WHAT YOU NEED TO DO — Can you transcribe every line of the records below exactly, omitting the images?

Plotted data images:
= Beginning of Section =

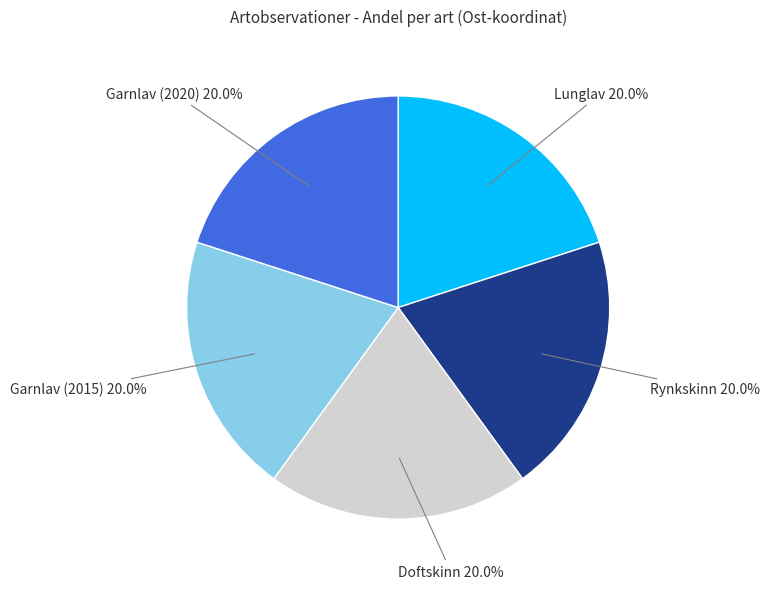

What portion of the pie excludes Doftskinn?

80.0%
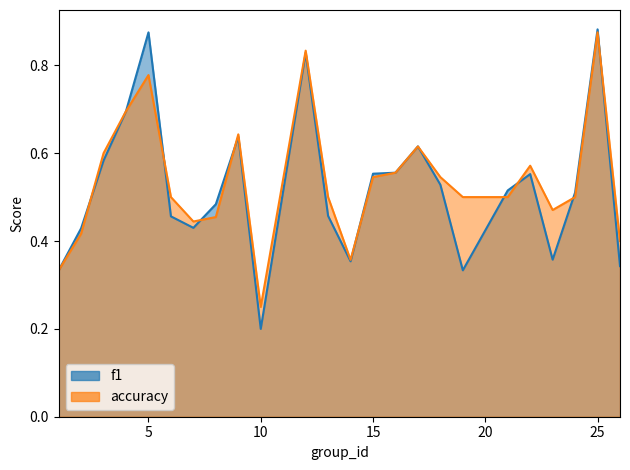

True or false: accuracy has a value of 0.4 at 26.

True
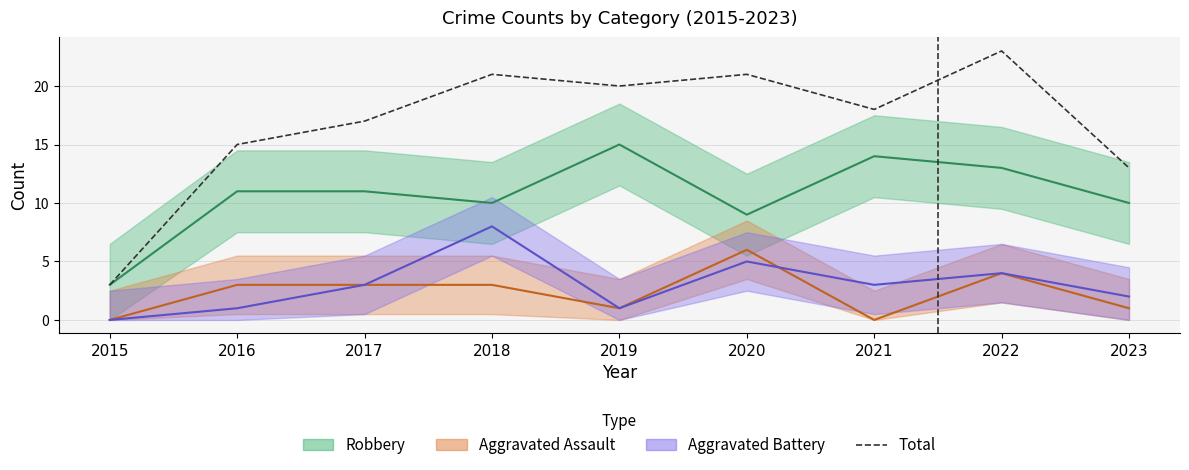

List the labels in order of value, smallest first.

2015, 2023, 2016, 2017, 2021, 2019, 2018, 2020, 2022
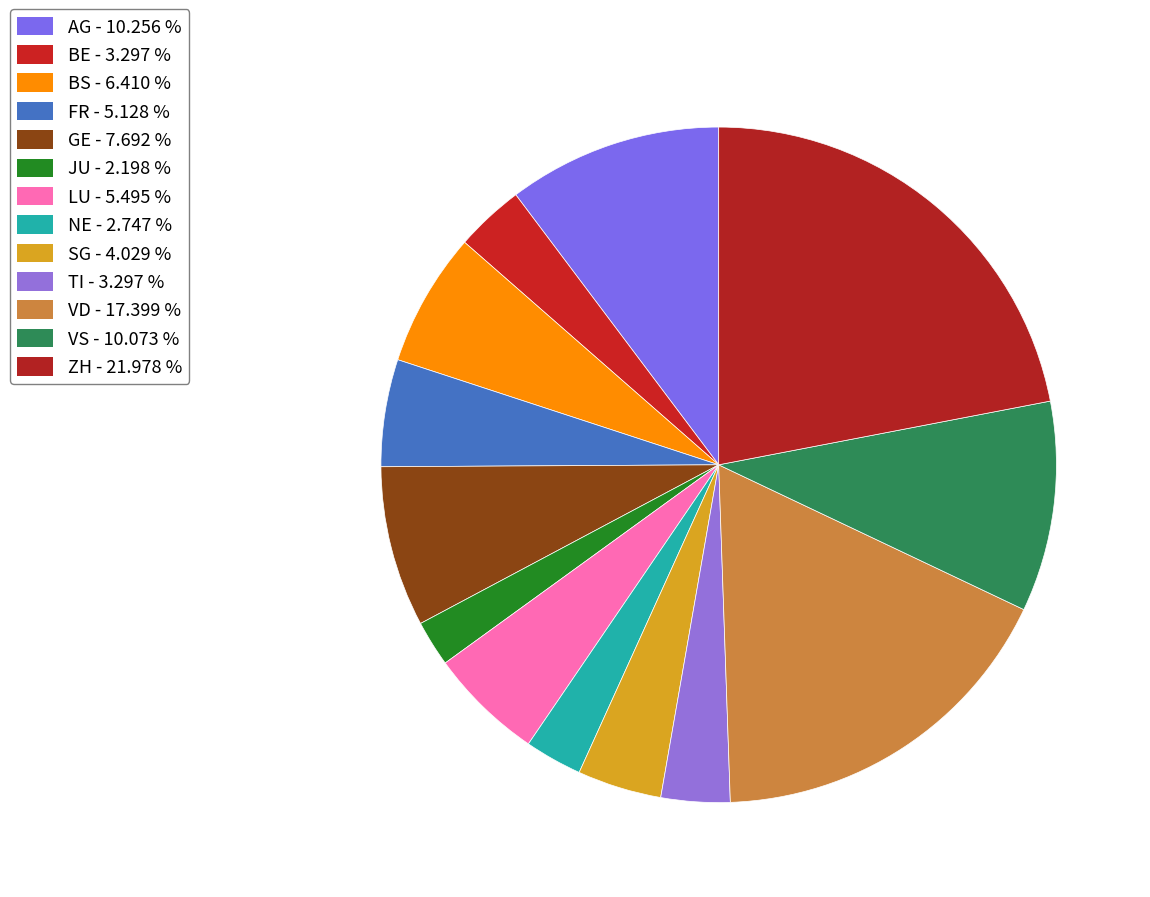

Is there any slice that represents more than half of the pie?

No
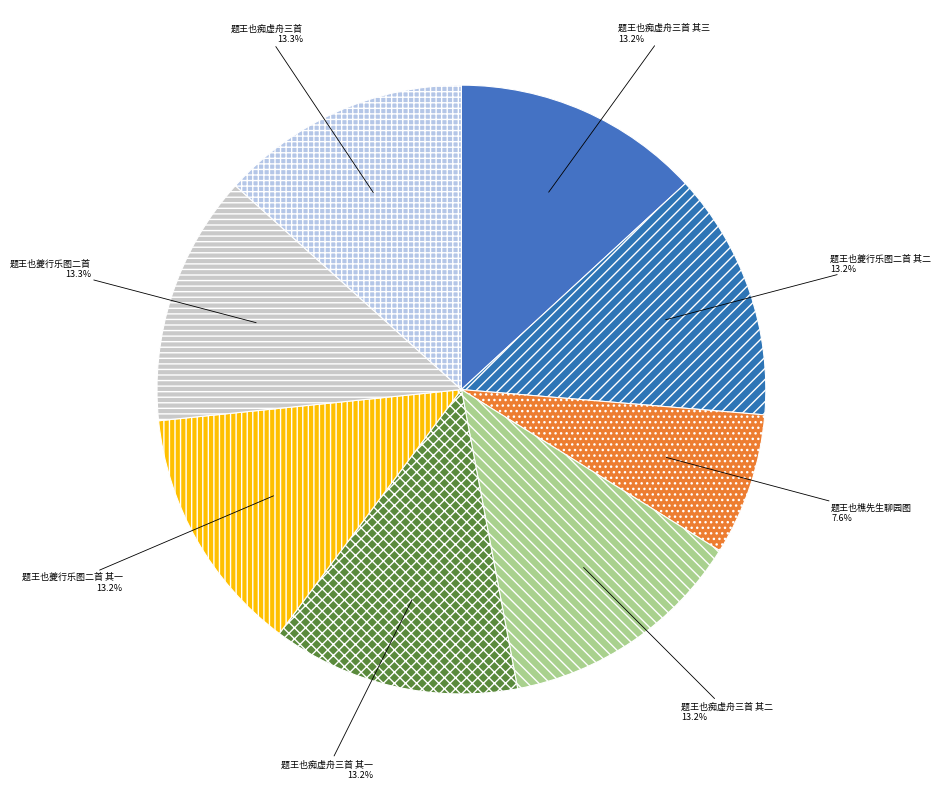

Between 题王也夔行乐图二首 其二 and 题王也樵先生聊园图, which is larger?

题王也夔行乐图二首 其二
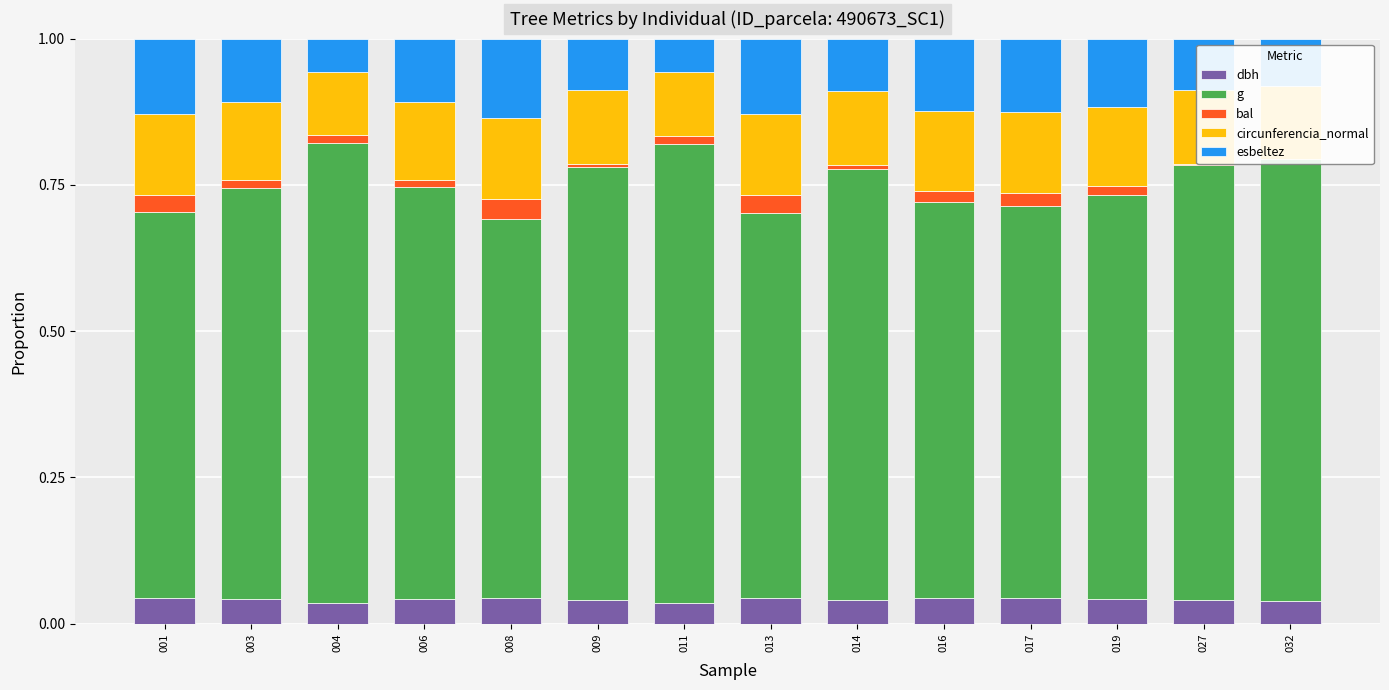

At which label does esbeltez reach its minimum?

004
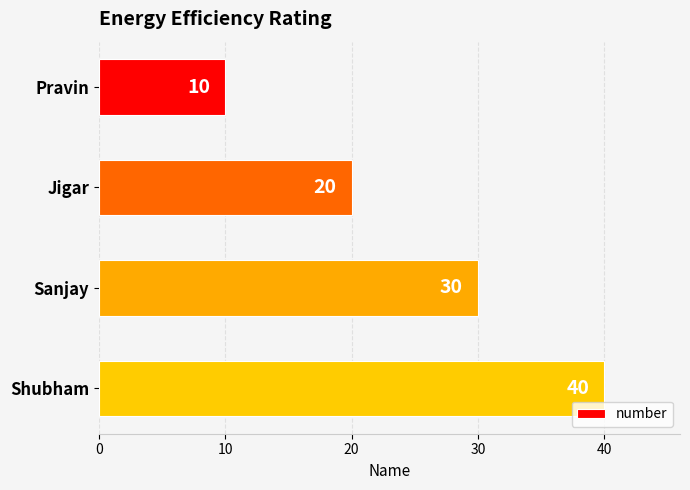

What is the maximum value shown in the chart?

40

= End of Section =

RESULT BELOW —
What portion of the pie excludes Doftskinn?

80.0%

True or false: accuracy has a value of 0.4 at 26.

True

List the labels in order of value, smallest first.

2015, 2023, 2016, 2017, 2021, 2019, 2018, 2020, 2022

Is there any slice that represents more than half of the pie?

No

Between 题王也夔行乐图二首 其二 and 题王也樵先生聊园图, which is larger?

题王也夔行乐图二首 其二

At which label does esbeltez reach its minimum?

004

What is the maximum value shown in the chart?

40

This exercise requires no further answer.